Lymphome B diffus à grandes cellules, place du traitement par CAR-T cells
Le lymphome B diffus à grandes cellules (DLBCL) est le lymphome le plus fréquent, représentant environ un tiers de tous les cas de lymphomes dans le monde. Le traitement de première ligne du DLBCL consiste en une chimiothérapie CHOP (cyclophosphamide, vincristine, doxorubicine, et prednisone) associée au Rituximab (R-CHOP) (1), et permet d’obtenir une rémission durable dans environ 2 tiers des cas, avec une survie évaluée à 75% à 6 ans (2). Cependant, 10-15% des patients ont une maladie réfractaire primaire, et 20-35% vont rechuter. Le traitement de seconde intention est généralement décevant, il ne permet d’obtenir une réponse que dans 40 à 60% des cas, à la suite de laquelle 50% des patients seront éligibles à un traitement d’intensification suivi d’une greffe autologue de cellules souches. De ces patients greffés, 30 à 40% seront en survie sans progression à 3 ans (3,4). Concernant les patients non éligibles à la transplantation, la survie est estimée à 23% à 2 ans (5). Ces données sont illustrées dans la figure 1.

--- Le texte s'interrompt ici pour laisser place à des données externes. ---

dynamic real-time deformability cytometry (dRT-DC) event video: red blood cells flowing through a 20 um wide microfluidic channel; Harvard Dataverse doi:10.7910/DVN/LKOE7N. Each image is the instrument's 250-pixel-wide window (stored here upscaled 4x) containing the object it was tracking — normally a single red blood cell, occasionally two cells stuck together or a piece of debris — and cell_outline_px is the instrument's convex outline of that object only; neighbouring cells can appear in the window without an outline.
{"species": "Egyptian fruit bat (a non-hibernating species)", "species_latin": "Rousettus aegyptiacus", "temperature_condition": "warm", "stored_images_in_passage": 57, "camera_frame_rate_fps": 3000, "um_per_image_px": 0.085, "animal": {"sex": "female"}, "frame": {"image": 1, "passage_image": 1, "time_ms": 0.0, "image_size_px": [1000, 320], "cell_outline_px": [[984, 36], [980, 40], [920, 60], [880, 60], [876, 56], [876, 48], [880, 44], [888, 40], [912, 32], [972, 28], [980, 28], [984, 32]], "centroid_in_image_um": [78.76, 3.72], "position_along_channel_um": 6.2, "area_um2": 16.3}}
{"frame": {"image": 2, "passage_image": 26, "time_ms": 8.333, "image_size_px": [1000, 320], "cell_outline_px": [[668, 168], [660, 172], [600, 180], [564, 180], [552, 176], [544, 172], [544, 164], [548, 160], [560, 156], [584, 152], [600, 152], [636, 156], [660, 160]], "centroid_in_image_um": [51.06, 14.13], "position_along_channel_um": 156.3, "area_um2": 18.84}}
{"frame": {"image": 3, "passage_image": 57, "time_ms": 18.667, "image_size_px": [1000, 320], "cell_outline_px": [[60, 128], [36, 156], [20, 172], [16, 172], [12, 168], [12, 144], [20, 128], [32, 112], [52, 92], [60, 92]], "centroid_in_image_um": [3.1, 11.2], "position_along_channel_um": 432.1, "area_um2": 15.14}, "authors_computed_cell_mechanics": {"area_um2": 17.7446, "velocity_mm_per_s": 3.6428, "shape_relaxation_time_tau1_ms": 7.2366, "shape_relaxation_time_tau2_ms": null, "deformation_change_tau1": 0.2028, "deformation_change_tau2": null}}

Ces dernières années, la prise en charge des patients souffrant de lymphome B diffus à grandes cellules en rechute/réfractaires (R/R) a été révolutionnée par l’arrivée de traitements innovants tels que les CAR-T cells (chimeric antigen receptor engineered T cell), les anticorps bi-spécifiques (BiTE) ou autres immunothérapies (anti-CD79a, anti-EZH2 ou immunomodulateurs).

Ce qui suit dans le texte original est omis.